Speaking of potential lawsuits, the City of Winston-Salem has one on its hands with the drowning death of a teenager in a city pool.

The immediate question for the city is who should be doing the talking after such an incident:

A few hours after 16-year-old Christian Miller died at the Happy Hill Park pool, an unfamiliar face became the spokesman for the city of Winston-Salem – Tony Baker, the employee in charge of minimizing the city’s exposure to liability claims.

When someone is injured on city property, it is city policy for Baker or someone from the risk-management office to be on the scene. What was different Friday was that Baker initially took charge of releasing public information about the case.

Police later gave a brief account of events, but Baker would say only that the lifeguards acted “immediately and appropriately” in responding to an emergency and would not say whether Miller had drowned.

Other reports seem to contradict Baker’s account.

Whether lifeguards acted appropriately is now part of an investigation and could help determine whether the city was negligent in handling the incident – and how much the city might have to pay should Miller’s relatives file a liability claim.

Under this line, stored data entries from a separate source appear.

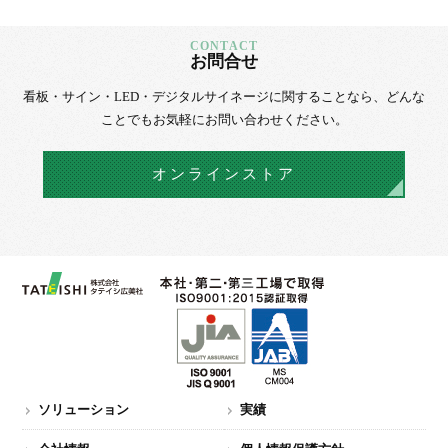
お問合せ
看板・サイン・LED・デジタルサイネージに
関することなら、
どんな
ことでもお気軽にお問い合わせください。
オンラインストア
ソリューション
実績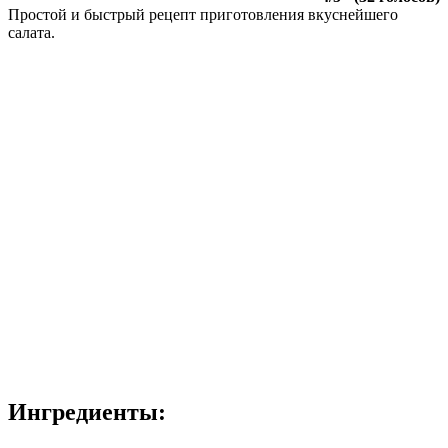
Простой и быстрый рецепт приготовления вкуснейшего
салата.
Ингредиенты: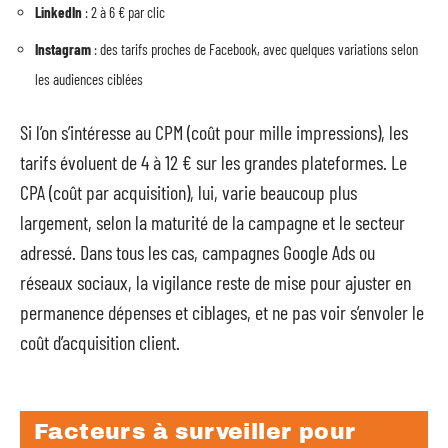
LinkedIn
: 2 à 6 € par clic
Instagram
: des tarifs proches de Facebook, avec quelques variations selon
les audiences ciblées
Si l’on s’intéresse au CPM (coût pour mille impressions), les
tarifs évoluent de 4 à 12 € sur les grandes plateformes. Le
CPA (coût par acquisition), lui, varie beaucoup plus
largement, selon la maturité de la campagne et le secteur
adressé. Dans tous les cas, campagnes Google Ads ou
réseaux sociaux, la vigilance reste de mise pour ajuster en
permanence dépenses et ciblages, et ne pas voir s’envoler le
coût d’acquisition client.
Facteurs à surveiller pour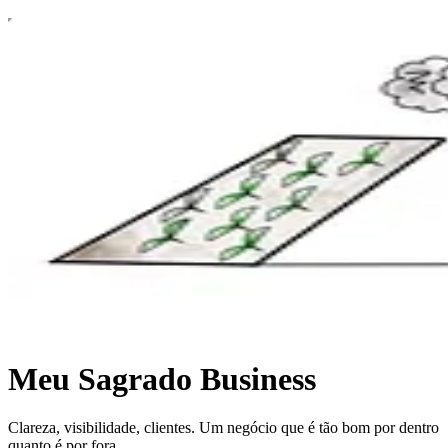
Meu Sagrado Business
Clareza, visibilidade, clientes. Um negócio que é tão bom por dentro
quanto é por fora.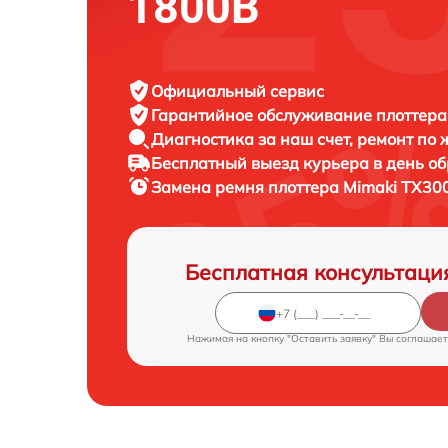
1800B
Официальный сервис
Гарантийное обслуживание
плоттера
Диагностика за наш счет,
ремонт по
Бесплатный выезд курьера
в день о
Замена ремня плоттера
Mimaki TX30
Бесплатная консультаци
Нажимая на кнопку "Оставить заявку" Вы соглашает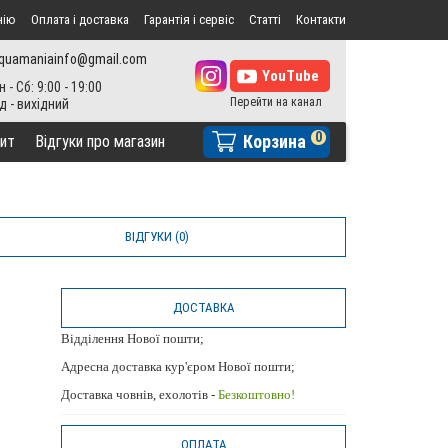
нію
Оплата і доставка
Гарантія і сервіс
Статті
Контакти
quamaniainfo@gmail.com
н - Сб: 9:00 - 19:00
0
Корзина
ит
Відгуки про магазин
ВІДГУКИ (0)
ДОСТАВКА
Відділення Нової пошти;
Адресна доставка кур'єром Нової пошти;
Доставка човнів, ехолотів -
Безкоштовно!
ОПЛАТА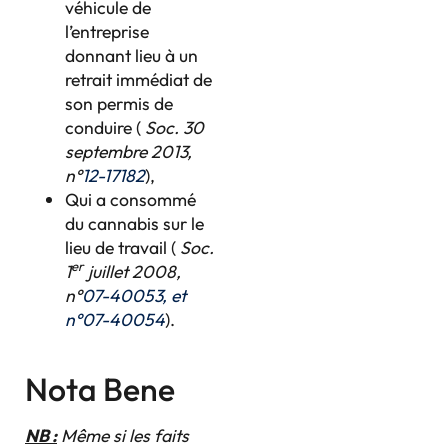
véhicule de
l’entreprise
donnant lieu à un
retrait immédiat de
son permis de
conduire (
Soc. 30
septembre 2013,
n°
12-17182
),
Qui a consommé
du cannabis sur le
lieu de travail (
Soc.
er
1
juillet 2008,
n°
07-40053, et
n°07-40054
).
Nota Bene
NB :
Même si les faits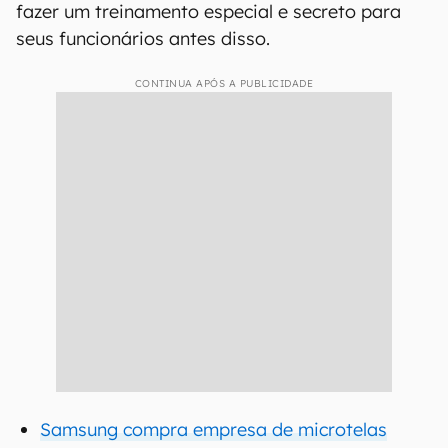
fazer um treinamento especial e secreto para
seus funcionários antes disso.
CONTINUA APÓS A PUBLICIDADE
Samsung compra empresa de microtelas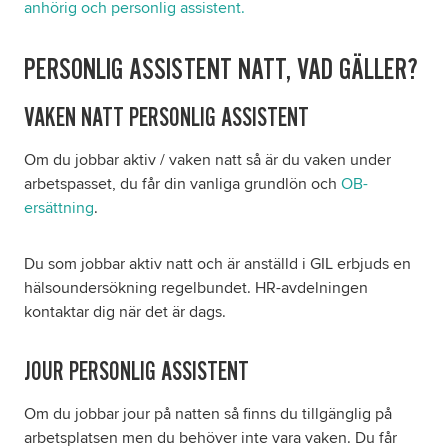
anhörig och personlig assistent.
PERSONLIG ASSISTENT NATT, VAD GÄLLER?
VAKEN NATT PERSONLIG ASSISTENT
Om du jobbar aktiv / vaken natt så är du vaken under
arbetspasset, du får din vanliga grundlön och
OB-
ersättning
.
Du som jobbar aktiv natt och är anställd i GIL erbjuds en
hälsoundersökning regelbundet. HR-avdelningen
kontaktar dig när det är dags.
JOUR PERSONLIG ASSISTENT
Om du jobbar jour på natten så finns du tillgänglig på
arbetsplatsen men du behöver inte vara vaken. Du får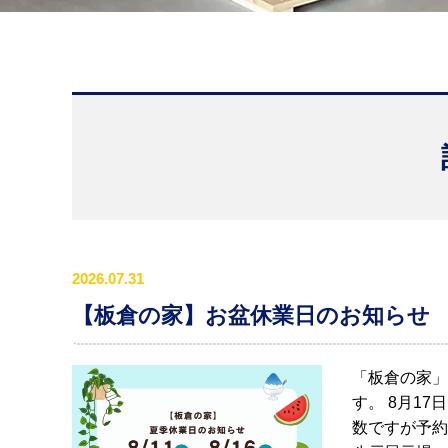
2026.07.31
【板倉の家】お盆休業日のお知らせ
「板倉の家」
す。 8月1
数ですが予約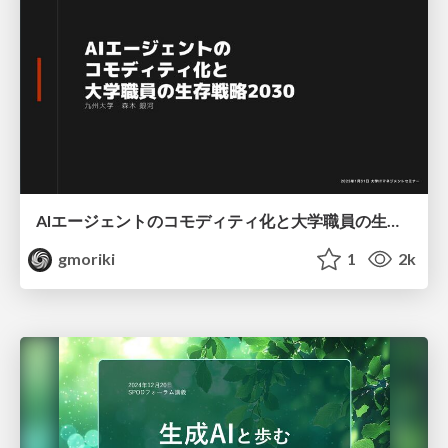
AIエージェントのコモディティ化と大学職員の生存戦略2030
gmoriki
1
2k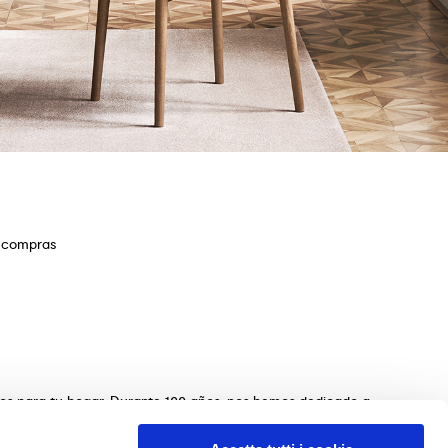
e compras
ios para tu hogar. Durante 100 años, nos hemos dedicado a
s de mesas, sillas, camas, sofás y complementos de
n de los muebles perfectos para tu hogar. Garantizamos una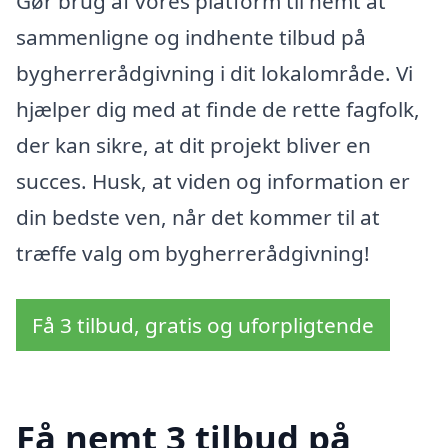
Gør brug af vores platform til nemt at
sammenligne og indhente tilbud på
bygherrerådgivning i dit lokalområde. Vi
hjælper dig med at finde de rette fagfolk,
der kan sikre, at dit projekt bliver en
succes. Husk, at viden og information er
din bedste ven, når det kommer til at
træffe valg om bygherrerådgivning!
Få 3 tilbud, gratis og uforpligtende
Få nemt 3 tilbud på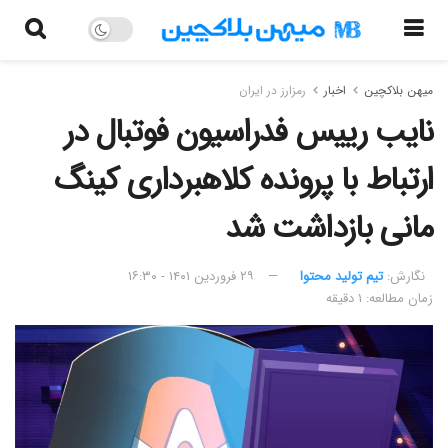
میهن بلاکچین
اخبار
رمزارز در ایران
نایب رییس فدراسیون فوتبال در
ارتباط با پرونده کلاهبرداری کینگ
مانی بازداشت شد
نگارش:‌
تیم تولید محتوا
۲۹ فروردین ۱۴۰۱ - ۱۶:۳۰
زمان مطالعه: ۱ دقیقه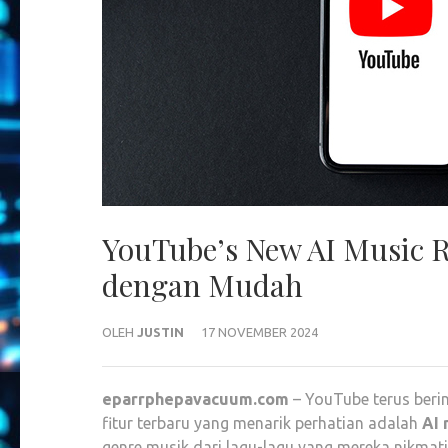
YouTube’s New AI Music 
dengan Mudah
OLEH
JUSTIN
17 NOVEMBER 2024
eparrphepavacuum.com
– YouTube terus beri
fitur terbaru yang menarik perhatian adalah
AI 
genre musik dari lagu-lagu yang mereka nikma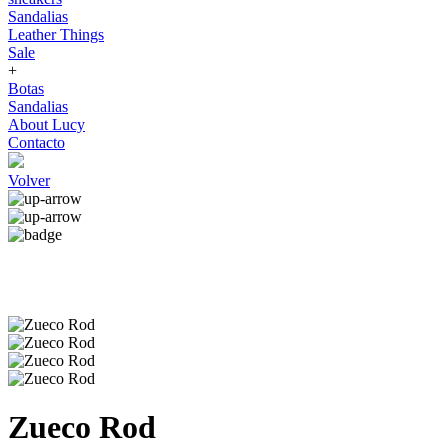
Sandalias
Leather Things
Sale
+
Botas
Sandalias
About Lucy
Contacto
Volver
Zueco Rod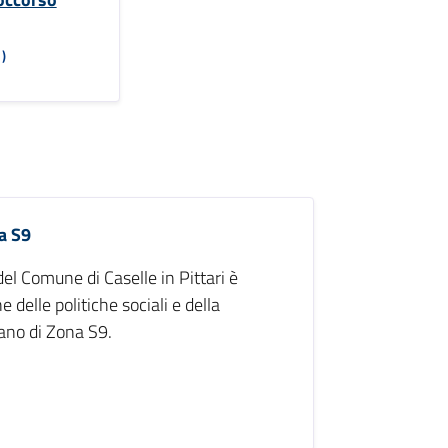
)
na S9
del Comune di Caselle in Pittari è
delle politiche sociali e della
iano di Zona S9.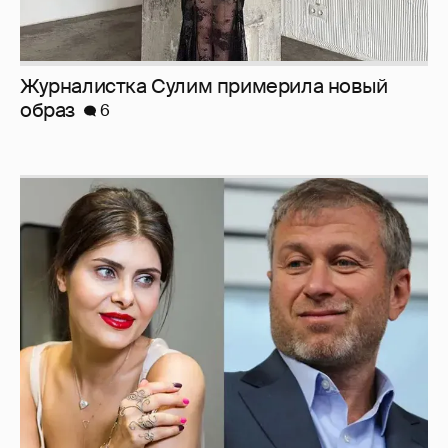
И снова невеста
357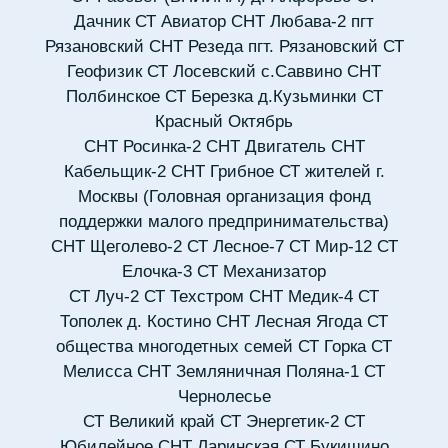
Дачник
СТ Авиатор
СНТ Любава-2 пгт
Рязановский
СНТ Резеда пгт. Рязановский
СТ
Геофизик
СТ Лосевский с.Саввино
СНТ
Полбинское
СТ Березка д.Кузьминки
СТ
Красный Октябрь
СНТ Росинка-2
СНТ Двигатель
СНТ
Кабельщик-2
СНТ Грибное
СТ жителей г.
Москвы (Головная организация фонд
поддержки малого предпринимательства)
СНТ Щеголево-2
СТ Лесное-7
СТ Мир-12
СТ
Елочка-3
СТ Механизатор
СТ Луч-2
СТ Техстром
СНТ Медик-4
СТ
Тополек д. Костино
СНТ Лесная Ягода
СТ
общества многодетных семей
СТ Горка
СТ
Мелисса
СНТ Земляничная Поляна-1
СТ
Чернолесье
СТ Великий край
СТ Энергетик-2
СТ
Юбилейное
СНТ Ларинская
СТ Букишино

Basically what happened was the lifeguard at the deep end of the pool where Miller drowned thought his friends were teasing when they said he was in trouble and didn’t check it out. The lifeguard watching the shallow end of the pool pulled Miller from the water, after which attempts to revive him were unsuccessful.

I’m not sure how much the city’s awkward “crisis control” will matter in the end because a payout seems inevitable, based on other drownings in city pools:

Baker’s involvement underscores the exposure to claims that cities face when there are drownings in public pools.

For example, the city of Greenville denied any liability in the death of a 9-year-old who drowned. But it paid $600,000 last year, nonetheless. The child apparently suffered from an irregular heartbeat, which may have led to a heart attack before the inhalation of water, according to the autopsy.

Other cases include a $550,000 settlement in 1995 between the city of Fayetteville and the mother of a 6-year-old boy who was found motionless at the bottom of a city pool. In 1999, the city of Durham agreed to pay $640,000 to the parents of a 9-year-old boy who drowned in a city pool.

In Winston-Salem, Jalen Lamont Yates, 6, drowned at the Polo Park pool in 2002. Jalen’s mother received $40,000 from the city and an undisclosed amount of money from the day-care center that was supposed to be watching Jalen during a trip to the pool.